Les gens du Balto, Hachette Littératures 2008

 

  gensbaltoSensiblement différent des deux précédents, on se retrouve avec les gens du Balto dans la toute probable ville de Joigny-les-Deux-Bouts. Ce roman choral, qui s'articule autour du meutre de Joël, la patron du bar le Balto (qu'on a déjà rapidement croisé dans du Rêve pour les oufs), m'a fait penser au film de Klapisch, Un air de famille, de par son point central qui est le bar-tabac du coin et cette impression de huis-clos avec les personnages qui s'expriment chacun à leur tour.

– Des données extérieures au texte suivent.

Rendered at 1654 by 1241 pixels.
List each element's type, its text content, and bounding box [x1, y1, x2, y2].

  En effet, chaque mini-chapitre annonce le personnage qui va parler d'abord par son prénom puis par ses surnoms et on voit donc se dessiner l'image extérieure que chacun donne. Seulement, c'est bien la voix intérieure qui va s'exprimer ici et qui va permettre à l'auteure de se faire plaisir à travers une large palette de personnalités. Il y a d'abord le principal intéressé, Joël Morvier, le beauf raciste et pervers qui se fait donc assassiné. Ensuite Yeva, une femme vulgaire qui pourrit la vie de sa famille : son mari Jacques qui passe le plus clair de son temps devant la télé, son aîné Tanièl qui fait pas mal de conneries et son dernier Yeznig, handicapé mental. Viennent pour finir Magalie, la copine de Tanièl, cliché de la blonde pas très maline qui se croit la plus belle et qui s'exprime en lol et franglais ainsi que Nadia et Ali, une paire de jumeaux qui se prennent tout le temps la tête. Tout ce petit monde livre ses états d'âme dans un premier temps puis suite au fait divers relaté par une coupure de presse , chaque monologue se transforme en réponse à l'interrogatoire de police.

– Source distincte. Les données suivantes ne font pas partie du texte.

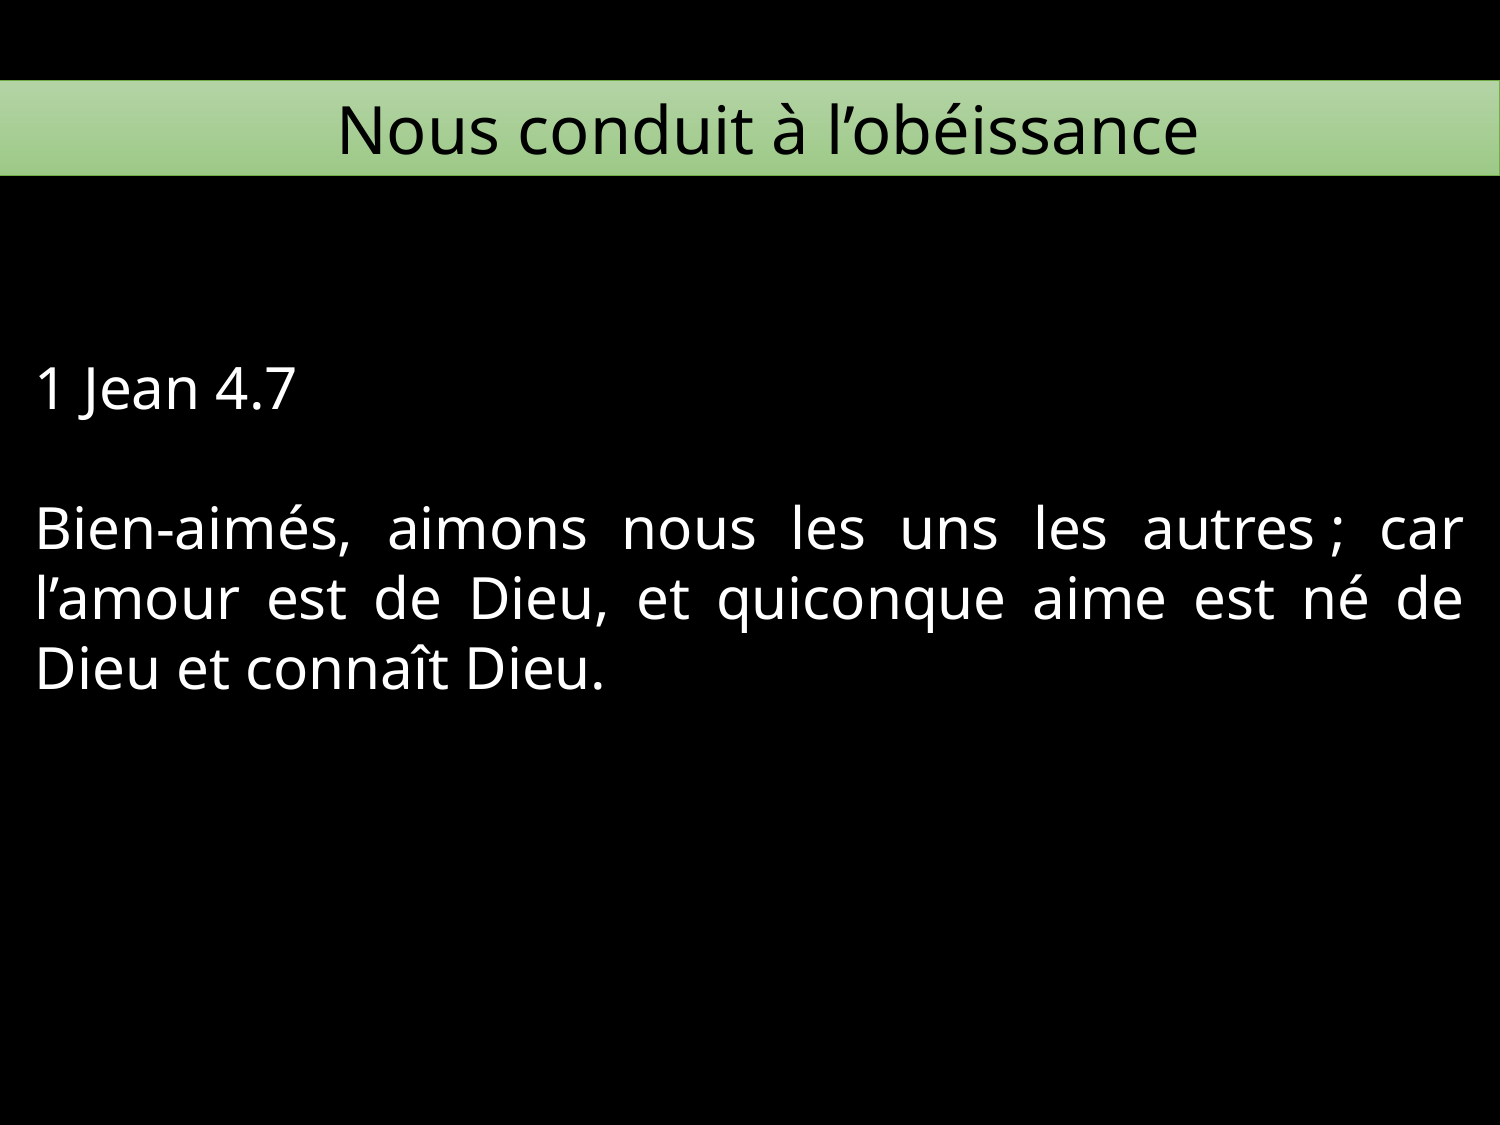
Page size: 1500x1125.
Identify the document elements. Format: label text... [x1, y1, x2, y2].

text_box Nous conduit à l’obéissance [0, 80, 1500, 176]
text_box 1 Jean 4.7 Bien-aimés, aimons nous les uns les autres ; car l’amour est de Dieu, et quiconque aime est né de Dieu et connaît Dieu. [20, 343, 1480, 709]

  On mène donc l'enquête un peu façon Cluedo : on sait que c'était au Balto, on sait que c'était avec un couteau par contre qui de Yeva, Jacques, Magalie, etc... a tué Jojo? On ne peut que faire des suppositions et attendre le dénouement. Mais Faïza Guène le dit elle-même : c'est moins l'intrigue policière qui l'intéressait plutôt que le fait de pouvoir faire parler plusieurs personnages. Sans dévoiler la fin, on peut dire que si l'écriture de l'auteure est souvent très comique, la chute de ce roman est bien dramatique.